Wir konzentrieren uns auf die kognitiven und emotionalen Einstellungen von Kindern und Jugendlichen gegenüber Tieren, wie sich diese Einstellungen von der Vorschulzeit bis ins Jugendalter entwickeln und wie sie in verschiedenen Gesellschaften variieren, abhängig von der Art und Rolle des Tieres im jeweiligen kulturellen Kontext (z.B. Haustier, Nutztier oder Schädling). Wir möchten zum Beispiel herausfinden, welche Tiere Kinder und Jugendliche aus verschiedenen Ländern kennen oder mögen und welche nicht, welchen Tieren sie bestimmte Eigenschaften zu- oder abschreiben und woher sie das Wissen über Tiere sammeln. Wir untersuchen zudem, inwiefern prosoziales Verhalten gegenüber Tieren gezeigt wird oder welche Moralvorstellungen in der Tier-Mensch-Beziehung Kinder im Vergleich zu Erwachsenen, abhängig von der Art und Rolle des Tieres, in verschiedenen Gesellschaften entwickeln.
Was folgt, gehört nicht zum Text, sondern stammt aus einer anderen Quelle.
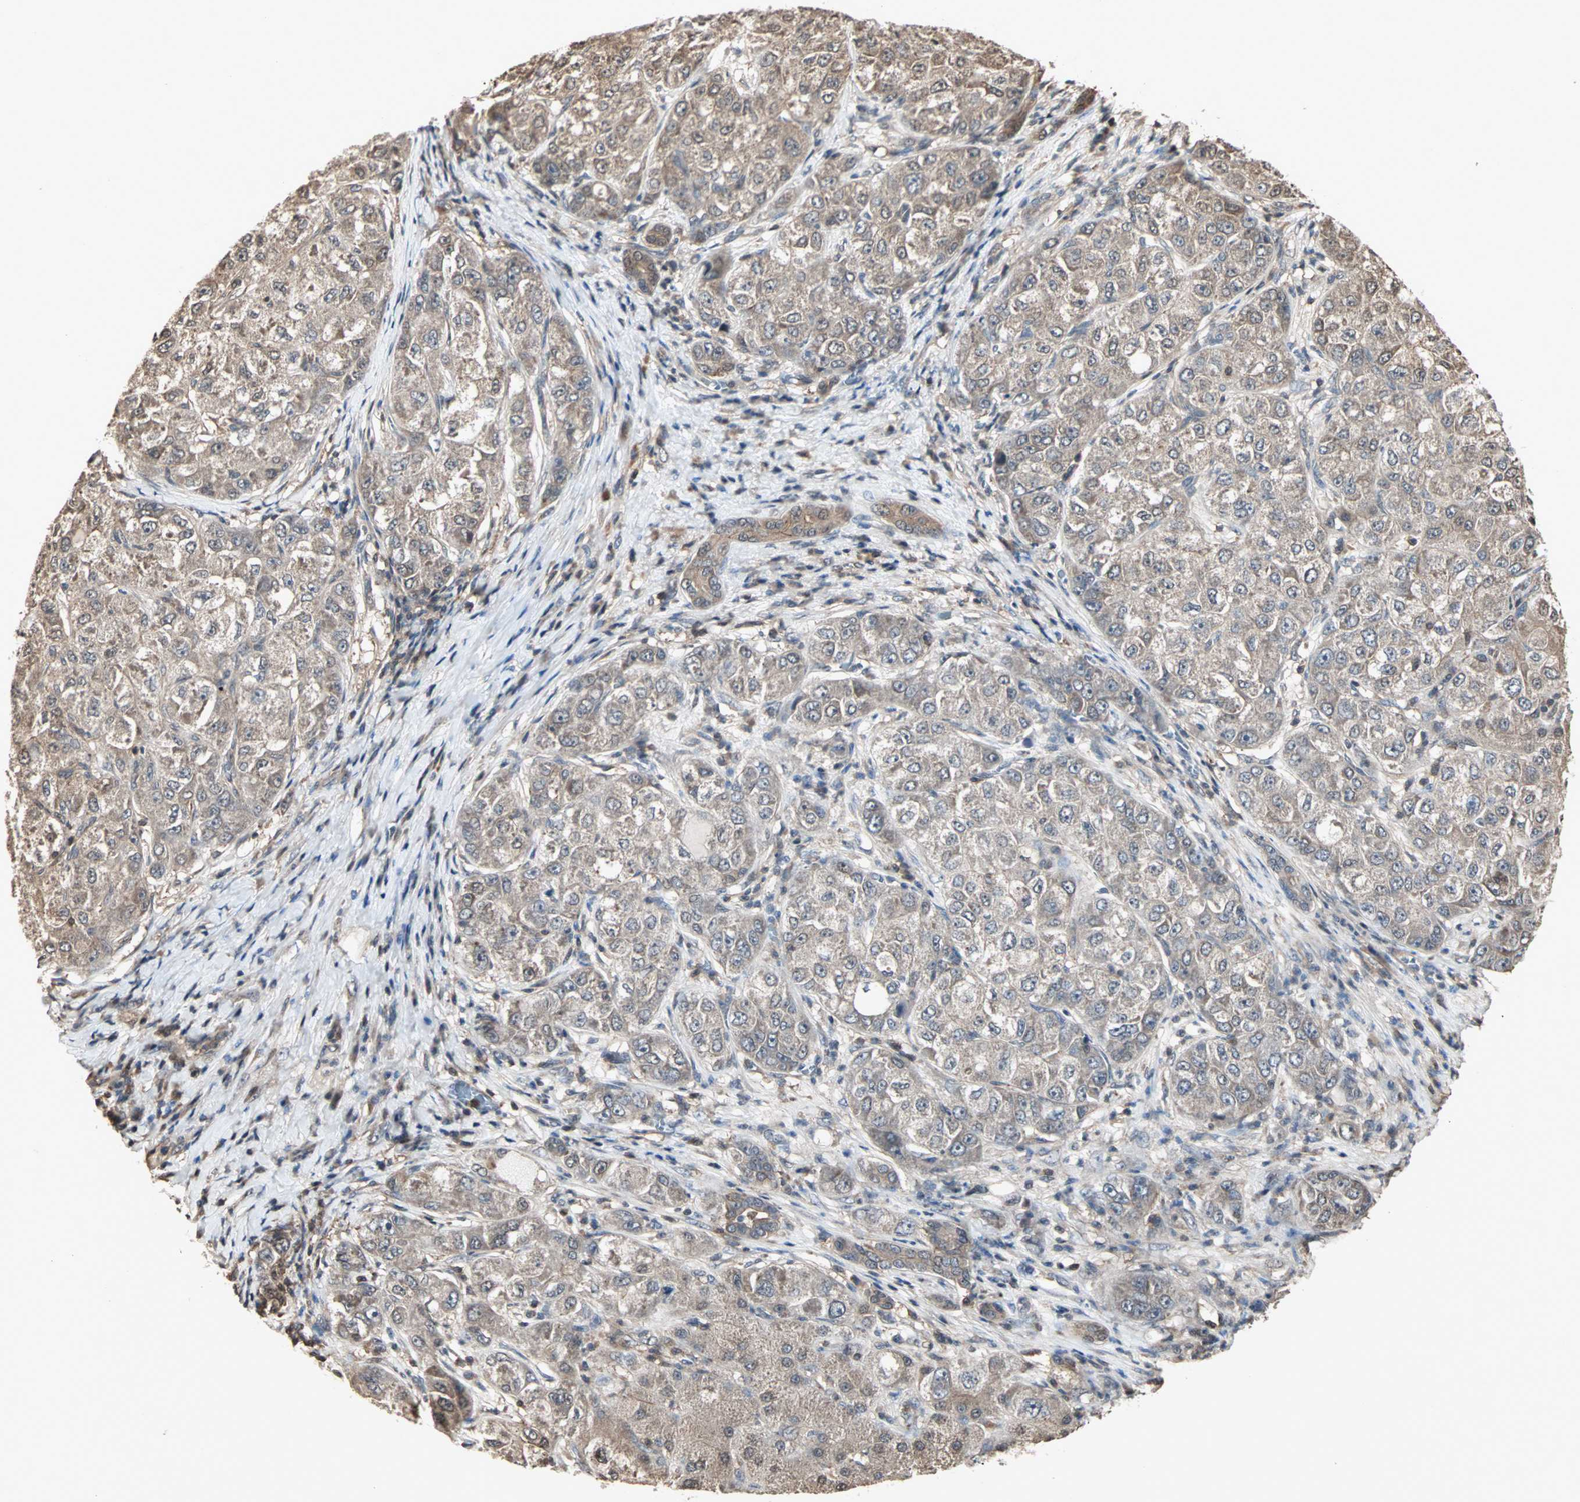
{"staining": {"intensity": "moderate", "quantity": ">75%", "location": "cytoplasmic/membranous"}, "tissue": "liver cancer", "cell_type": "Tumor cells", "image_type": "cancer", "snomed": [{"axis": "morphology", "description": "Carcinoma, Hepatocellular, NOS"}, {"axis": "topography", "description": "Liver"}], "caption": "Protein expression analysis of human liver cancer reveals moderate cytoplasmic/membranous positivity in about >75% of tumor cells.", "gene": "DRG2", "patient": {"sex": "male", "age": 80}}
Darüber hinaus erforschen wir, wie und warum Kinder und Jugendliche Tiere sowie andere Lebewesen mit der belebten und unbelebten Welt in Beziehung zueinander bringen. Wir möchten hier herausfinden, welche Zusammenhänge zwischen der belebten und unbelebten Umwelt hergestellt werden und ob beispielsweise Lebewesen und Objekte aufgrund ihrer Form, Funktion oder ökologischen Aspekten miteinander in Beziehung gebracht werden. Auch hier berücksichtigen wir einen möglichen Einfluss des Alters und des sozio-kulturellen Kontexts.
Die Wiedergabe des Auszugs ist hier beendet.